Surely you’ve heard me say this before…
“Volatility is a trader’s best friend.”
But let that sink in for a minute, and I’ll explain to you why you should like volatility.
First, let’s establish that there are two different approaches to investing.
Investors: These are people who make investments with longer-term outlooks. They buy or sell stocks based on fundamental and technical analysis. They typically take a buy and hold approach and are happy beating the market over the long run.
Traders: These are the people who are trading with shorter-term outlooks. You could be trading for a few hours, or even minutes (day trader), all the way out to trading with an expected holding period of a month – or even two (swing traders).
Traders tend to use more specific indicators that are tuned in with the specific holding period that works best with their approach.
For the record, I fall more into the swing-trader category, with a trading window of 24 days as my most effecting range. I use the 20-, 50- and 200-day moving averages as my trinity of trendlines and also utilize the 20-day RSI. I include the use of several proprietary models that focus on breakout potential and how the options market is positioned on a stock.
There’s Also Another Big Difference Between Investors and Traders…
In general, investors dislike volatility. When the market, or a stock, gets volatile and starts to see extreme price swings, investors tend to worry. They prefer a smooth ride on a bullish trend. They like to set it and forget it, not have to read about their stock or worry about the fact that it may fall 15% in a week.
On the other hand, TRADERS LOVE VOLATILITY. As I’ve already said, “volatility is a trader’s best friend.” That’s one of my Ten Commandments of Trading, and it’s been true of traders since before I even knew what the market was.
You see, because traders are looking for a quick move to cash in on profits, they actively look for situations where a stock might enter what I call a “volatility surge,” or “volatility storm.” That’s when a stock goes from being relatively quiet to moving aggressively.
Think about this for a second…
The average return for the S&P 500 is somewhere around 10-12% a year. “Investors” are ecstatic to get a one-year return of 18%. I mean, that’s 50% more than the average. You’re going to retire early at that rate, right?
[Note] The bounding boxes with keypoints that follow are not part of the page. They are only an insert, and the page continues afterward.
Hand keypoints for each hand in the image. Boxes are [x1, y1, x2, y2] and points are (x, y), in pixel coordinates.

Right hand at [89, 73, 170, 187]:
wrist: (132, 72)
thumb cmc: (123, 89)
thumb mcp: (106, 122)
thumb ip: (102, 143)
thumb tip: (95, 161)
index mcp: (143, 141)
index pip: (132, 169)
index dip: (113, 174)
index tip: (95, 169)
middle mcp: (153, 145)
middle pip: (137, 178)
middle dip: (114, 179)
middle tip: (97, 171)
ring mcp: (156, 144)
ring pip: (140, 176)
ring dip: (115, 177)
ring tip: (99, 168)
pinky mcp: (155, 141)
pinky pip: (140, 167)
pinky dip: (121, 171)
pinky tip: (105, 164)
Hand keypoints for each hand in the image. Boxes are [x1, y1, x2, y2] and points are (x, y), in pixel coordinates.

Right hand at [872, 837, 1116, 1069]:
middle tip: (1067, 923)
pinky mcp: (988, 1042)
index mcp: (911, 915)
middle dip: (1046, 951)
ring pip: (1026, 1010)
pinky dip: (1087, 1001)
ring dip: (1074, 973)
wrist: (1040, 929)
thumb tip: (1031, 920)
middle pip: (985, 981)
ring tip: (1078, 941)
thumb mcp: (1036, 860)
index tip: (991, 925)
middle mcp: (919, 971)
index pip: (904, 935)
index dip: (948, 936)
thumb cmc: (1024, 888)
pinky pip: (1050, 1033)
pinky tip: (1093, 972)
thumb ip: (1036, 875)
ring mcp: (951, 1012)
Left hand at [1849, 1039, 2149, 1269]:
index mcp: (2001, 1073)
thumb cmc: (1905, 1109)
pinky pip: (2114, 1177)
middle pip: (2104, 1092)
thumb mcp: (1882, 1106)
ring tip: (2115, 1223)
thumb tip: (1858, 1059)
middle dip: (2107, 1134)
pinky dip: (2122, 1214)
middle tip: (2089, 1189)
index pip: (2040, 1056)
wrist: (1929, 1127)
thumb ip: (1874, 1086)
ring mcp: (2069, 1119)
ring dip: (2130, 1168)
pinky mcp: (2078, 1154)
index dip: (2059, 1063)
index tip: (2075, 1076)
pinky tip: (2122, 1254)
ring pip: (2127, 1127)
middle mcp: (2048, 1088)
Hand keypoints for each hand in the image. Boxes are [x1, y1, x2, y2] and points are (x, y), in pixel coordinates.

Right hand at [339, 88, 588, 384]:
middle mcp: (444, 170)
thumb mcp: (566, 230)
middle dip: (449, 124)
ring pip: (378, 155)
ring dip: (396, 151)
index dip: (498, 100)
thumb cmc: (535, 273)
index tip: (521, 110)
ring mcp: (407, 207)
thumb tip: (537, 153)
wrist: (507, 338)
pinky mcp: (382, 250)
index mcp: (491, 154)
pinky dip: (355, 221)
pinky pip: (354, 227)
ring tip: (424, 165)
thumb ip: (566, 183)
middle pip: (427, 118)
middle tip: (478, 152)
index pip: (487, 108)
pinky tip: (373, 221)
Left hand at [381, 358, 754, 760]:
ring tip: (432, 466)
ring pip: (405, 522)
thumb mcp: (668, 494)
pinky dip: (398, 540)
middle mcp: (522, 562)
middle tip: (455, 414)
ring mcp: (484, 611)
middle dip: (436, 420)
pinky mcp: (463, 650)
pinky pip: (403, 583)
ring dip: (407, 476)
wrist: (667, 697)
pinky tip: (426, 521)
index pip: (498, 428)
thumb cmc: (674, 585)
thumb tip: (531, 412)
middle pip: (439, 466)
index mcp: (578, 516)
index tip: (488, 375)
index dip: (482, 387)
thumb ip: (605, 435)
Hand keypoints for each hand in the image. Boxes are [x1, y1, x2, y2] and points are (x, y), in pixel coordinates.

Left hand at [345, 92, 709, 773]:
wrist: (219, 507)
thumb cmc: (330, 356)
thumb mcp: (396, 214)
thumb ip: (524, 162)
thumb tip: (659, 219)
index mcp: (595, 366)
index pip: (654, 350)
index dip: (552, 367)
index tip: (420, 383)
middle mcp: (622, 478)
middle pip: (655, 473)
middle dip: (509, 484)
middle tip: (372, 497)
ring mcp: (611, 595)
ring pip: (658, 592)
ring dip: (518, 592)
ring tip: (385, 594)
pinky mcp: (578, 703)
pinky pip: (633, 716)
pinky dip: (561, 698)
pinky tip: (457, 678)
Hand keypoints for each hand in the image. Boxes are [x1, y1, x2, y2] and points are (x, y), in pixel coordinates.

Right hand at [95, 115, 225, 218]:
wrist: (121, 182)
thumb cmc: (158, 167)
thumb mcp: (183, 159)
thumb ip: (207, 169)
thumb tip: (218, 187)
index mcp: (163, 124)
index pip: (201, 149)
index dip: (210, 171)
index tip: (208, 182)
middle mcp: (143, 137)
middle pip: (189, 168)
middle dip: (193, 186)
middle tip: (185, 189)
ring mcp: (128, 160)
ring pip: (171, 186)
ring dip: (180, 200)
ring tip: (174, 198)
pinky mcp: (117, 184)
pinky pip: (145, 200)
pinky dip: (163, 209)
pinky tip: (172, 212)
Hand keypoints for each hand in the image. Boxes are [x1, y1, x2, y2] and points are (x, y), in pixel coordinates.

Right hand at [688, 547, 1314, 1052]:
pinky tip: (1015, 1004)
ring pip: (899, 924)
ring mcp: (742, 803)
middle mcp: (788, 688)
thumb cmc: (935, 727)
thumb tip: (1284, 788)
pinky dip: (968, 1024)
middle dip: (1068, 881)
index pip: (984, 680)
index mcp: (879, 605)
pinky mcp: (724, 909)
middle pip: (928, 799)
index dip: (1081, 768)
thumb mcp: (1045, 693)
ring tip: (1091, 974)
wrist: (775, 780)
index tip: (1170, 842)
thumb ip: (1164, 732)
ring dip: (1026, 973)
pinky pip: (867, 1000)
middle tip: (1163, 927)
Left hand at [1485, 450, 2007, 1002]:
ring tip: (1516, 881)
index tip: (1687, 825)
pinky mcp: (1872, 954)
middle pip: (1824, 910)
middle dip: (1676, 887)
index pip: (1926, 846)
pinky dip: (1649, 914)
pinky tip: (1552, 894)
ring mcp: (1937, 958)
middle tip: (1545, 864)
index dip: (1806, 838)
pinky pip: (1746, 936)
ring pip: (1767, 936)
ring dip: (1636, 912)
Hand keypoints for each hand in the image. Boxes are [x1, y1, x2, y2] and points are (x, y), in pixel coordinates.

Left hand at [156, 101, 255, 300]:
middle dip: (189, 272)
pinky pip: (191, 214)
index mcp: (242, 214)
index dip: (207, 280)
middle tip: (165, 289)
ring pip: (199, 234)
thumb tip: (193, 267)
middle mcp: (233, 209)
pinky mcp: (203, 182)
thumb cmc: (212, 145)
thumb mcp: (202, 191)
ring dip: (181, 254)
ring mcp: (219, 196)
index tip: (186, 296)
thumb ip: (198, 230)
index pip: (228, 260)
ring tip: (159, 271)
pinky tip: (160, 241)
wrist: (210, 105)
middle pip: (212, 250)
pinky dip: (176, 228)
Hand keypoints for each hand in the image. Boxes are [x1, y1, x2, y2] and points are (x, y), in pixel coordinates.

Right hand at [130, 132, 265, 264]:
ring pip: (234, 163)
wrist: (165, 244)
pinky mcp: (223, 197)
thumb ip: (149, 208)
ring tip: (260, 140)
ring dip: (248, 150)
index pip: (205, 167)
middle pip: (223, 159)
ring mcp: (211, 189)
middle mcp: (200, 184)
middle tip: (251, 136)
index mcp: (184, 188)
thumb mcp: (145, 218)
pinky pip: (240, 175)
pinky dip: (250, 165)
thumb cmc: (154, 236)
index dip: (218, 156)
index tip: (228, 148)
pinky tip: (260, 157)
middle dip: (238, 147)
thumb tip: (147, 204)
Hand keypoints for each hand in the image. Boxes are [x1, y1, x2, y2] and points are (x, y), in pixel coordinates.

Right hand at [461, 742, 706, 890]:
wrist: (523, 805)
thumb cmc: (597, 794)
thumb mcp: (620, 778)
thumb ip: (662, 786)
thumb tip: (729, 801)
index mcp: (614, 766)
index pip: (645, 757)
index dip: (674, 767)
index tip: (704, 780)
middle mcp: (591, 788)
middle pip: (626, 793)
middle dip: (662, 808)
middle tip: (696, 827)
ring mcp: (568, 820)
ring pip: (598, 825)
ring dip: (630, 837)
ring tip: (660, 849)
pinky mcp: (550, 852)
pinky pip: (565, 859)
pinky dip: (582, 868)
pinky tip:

Well the average “trader” wants to find the opportunity to grab that 10-12% in a much shorter period – maybe 10-20 days. And then do it over and over, compounding their returns and making that 18% look like a gratuity. You only get that by finding volatility in the market BEFORE it happens, and then harnessing it.
Here’s How I Find Volatility BEFORE it Happens…
It’s MATH silly. If you didn’t know it, I’m a bit of a math nerd. That’s a good thing, because the stock market is just a bunch of numbers, and they all follow the rules of math. In this case, we’re talking distribution.
Just like your high-school chemistry class grades, the market follows a “Standard Distribution.” Remember, the old Bell Curve? Same thing, only you can apply that theory to price changes of the market or a stock (a.k.a. volatility).
Here’s how it works…
I use the Bollinger Bands as a measure of volatility, but I do it just a little differently. I look for the moments when the top and bottom Bollinger Band is at one of its smallest spreads over the last year. That’s not a “natural” resting place for the market, as it suggests that a stock has been unusually quiet or lacked volatility over the last month.
That’s the key… unusually quiet for the last month. It’s the calm before the storm.
These volatility squeezes indicate that the quiet stocks are about to return to their “normal” volatility, which means we will see a volatility breakout in the near-term future.
There’s one catch. Volatility is not directional by its nature. In other words, volatility can take a stock higher or lower, it just means that the stock is about to make a larger and faster move than it has been making for the last month. The direction, that is something that you need to determine.
Last week we talked about the 50-day moving average (MA50). Remember, “the trend is your friend?” This is where you apply this and other DIRECTIONAL indications to determine which way the upcoming volatility surge will drive the stock… higher or lower.
Let’s look at an example.
Here is a sample list of stocks from my current Volatility Squeeze List. There are 51 in total today.
General Motors Co (GM) currently finds itself on the list, as the stock is seeing the smallest spread in its current volatility readings. The last time GM had a volatility reading this low was December 2022, just ahead of a volatility surge that took it from $40 to $33.
This time around, GM shares are seeing the volatility squeeze come as the stock’s MA50 is in a decline, and the faster-moving 20-day moving average (MA20) is also overhead to provide resistance.
The combination of the volatility squeeze AND bearish intermediate-term technicals suggests the volatility surge will drive GM shares lower.
My approach pinpoints a level that will serve as the catalyst for the price to accelerate to the downside, and in GM’s case right now, that price is $32.
How do I use this volatility forecast?
I set my price alert at $32, and on the next break of that price, I add an at-the-money put option on GM in the July expiration cycle. My target for the stock is $30, so I use that as my closing target for the option.
There you go… turning volatility into my best friend by:
- Finding the “quiet stocks,”
- Determining the directional move that will result from the volatility, and
- Determining the price at which the volatility surge will be triggered.
I’ll have more on this approach and how you can implement it with your trading as we move forward.